You may know the origin of coffee, but you may not know that the first coffee tree in China was actually founded in Zhukula village (朱苦拉村), Binchuan County, Dali, Yunnan Province.
Zhu Ku La, a small, insignificant Yi village on the banks of a tributary of the Jinsha River and in a deep valley in the mountains, a place that cannot even be found on a map of China, became the focus of much media attention at home and abroad in the summer of 2008 for its coffee. At the beginning of the 20th century (1892), the French missionary Father Alfred Lietard (Chinese name 田德能, Tian De Neng) preached in Dali Binchuan, but coffee was not yet available in China. In order to be able to drink coffee, he planted coffee trees near the church in the village of Zhuhulla, and taught the local villagers to grow and drink coffee. At present, there are still 24 centuries-old coffee trees in the village.
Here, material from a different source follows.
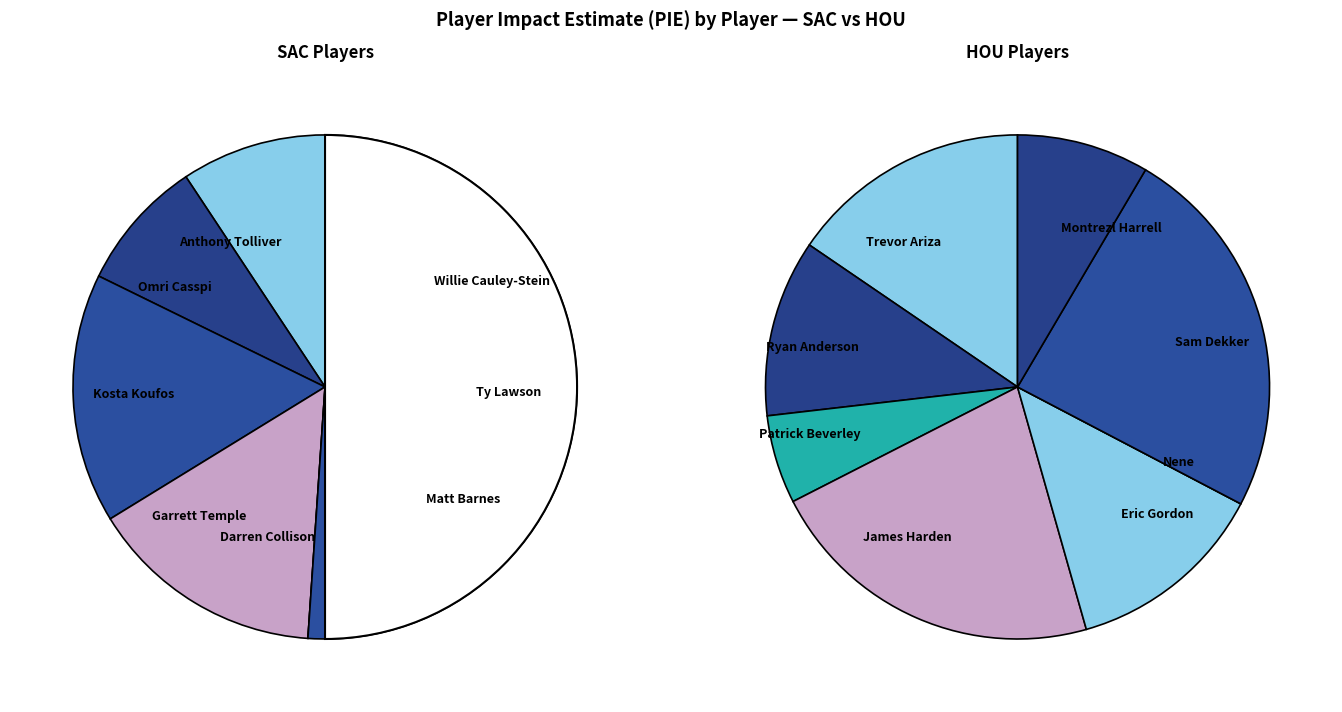

Is it true that SAC Total is 32% of the pie?

False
The most conspicuous building in the village of Jubilee is the Catholic Church, which is more than 100 years old. Although no one in the village now practices Christianity anymore, and the church has been remodeled several times, it has been preserved.
Ruins of the Catholic Church in Zhukula village
The coffee plantage behind the Church
If you want to visit the village of Zhukula, it takes 2 hours to drive from Dali to Pingchuan Town, Binchuan County (宾川县平川镇), and after more than 3 hours of driving, you will reach Luo Xi Village (罗西村), where Zhuhulla Village Committee is located. If you want to see the oldest coffee forest in China, you still have to walk 2 hours (10 km) up the mountain to reach the village of Zhukula.
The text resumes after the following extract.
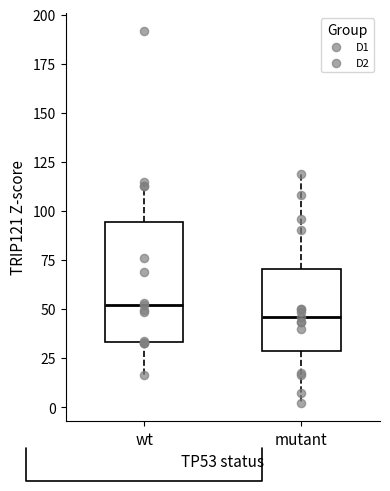

Which box is the tallest, from its lower edge to its upper edge?

wt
Coffee is not as common in China as it is in the West, and in such a remote mountain village, it is actually coffee that the village people use to entertain their guests. Influenced by the missionaries, the villagers of Zhukula developed the habit of drinking coffee. When the coffee was ripe, the villagers picked the coffee beans, dried them in the sun and mortar and peeled off the skin; roasted the coffee beans in chicken oil or lard in a large iron pot where the rice was cooked; then ground the coffee into powder by grinding the flour with a stone, then wrapped a few spoonfuls of coffee powder in a coarse white gauze for reserve; then put water in a small teapot, put it on a tripod in the fire and boiled it, then threw in the gauze covered with coffee powder, stirred it constantly with a small spoon, and took out the gauze and the coffee was ready.
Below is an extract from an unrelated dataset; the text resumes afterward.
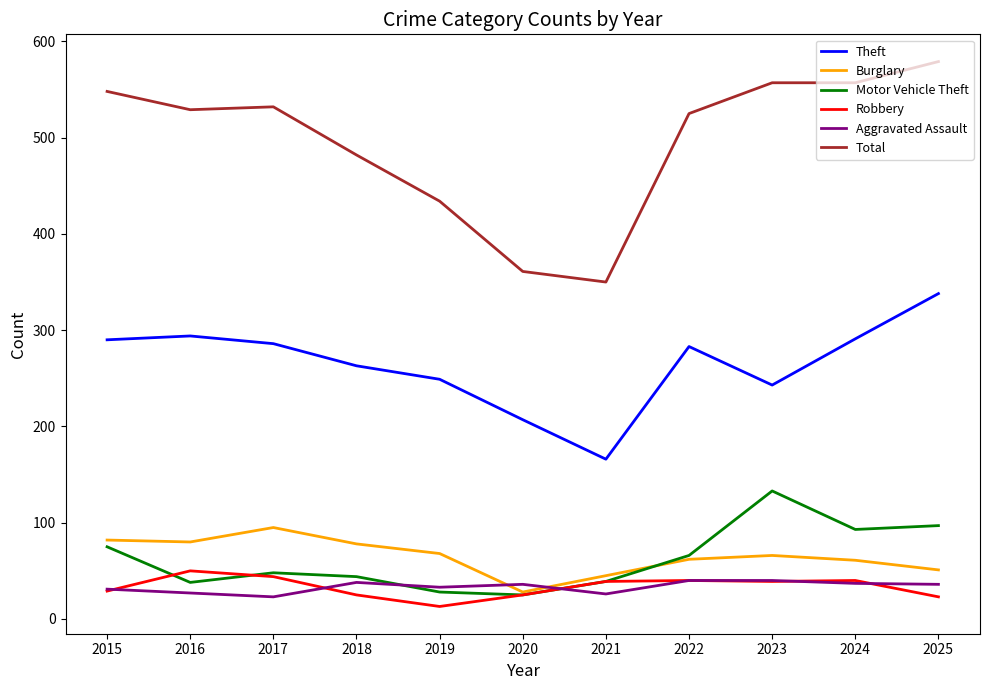

Where does the Aggravated Assault series first go above 36?

2018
Every morning gets up, a few walnuts, a bowl of homemade coffee, became a simple breakfast for the villagers. Here, drinking coffee is just a habit of life, not about romantic, just as other Chinese people like to drink tea.
Local Yi villagers are picking coffee beans
The villagers are making coffee
The varieties of Zhukula coffee beans are world-renowned for their excellent old varieties of Typica and Bourbon. But over the years, the village has been unable to care for the local coffee forest, which is China's oldest coffee forest, endangered by disease for a variety of reasons. Then the local government and coffee companies decided to protect this forest and support the development of the local coffee industry. They protected the original coffee forest and contracted the villagers to invest in its development. Technicians were sent to the village of Zhukula to give guidance on the development of coffee processing, and villagers were asked to protect ancient coffee trees.
Now, the coffee industry in Zhukula has ushered in a new period of prosperity. With the brand of Zhukula Coffee as the core, the village has increased acreage devoted to bean-growing to 667 hectares. This growth has created more than 30,000 jobs and brought in larger amounts of money as the coffee is exported.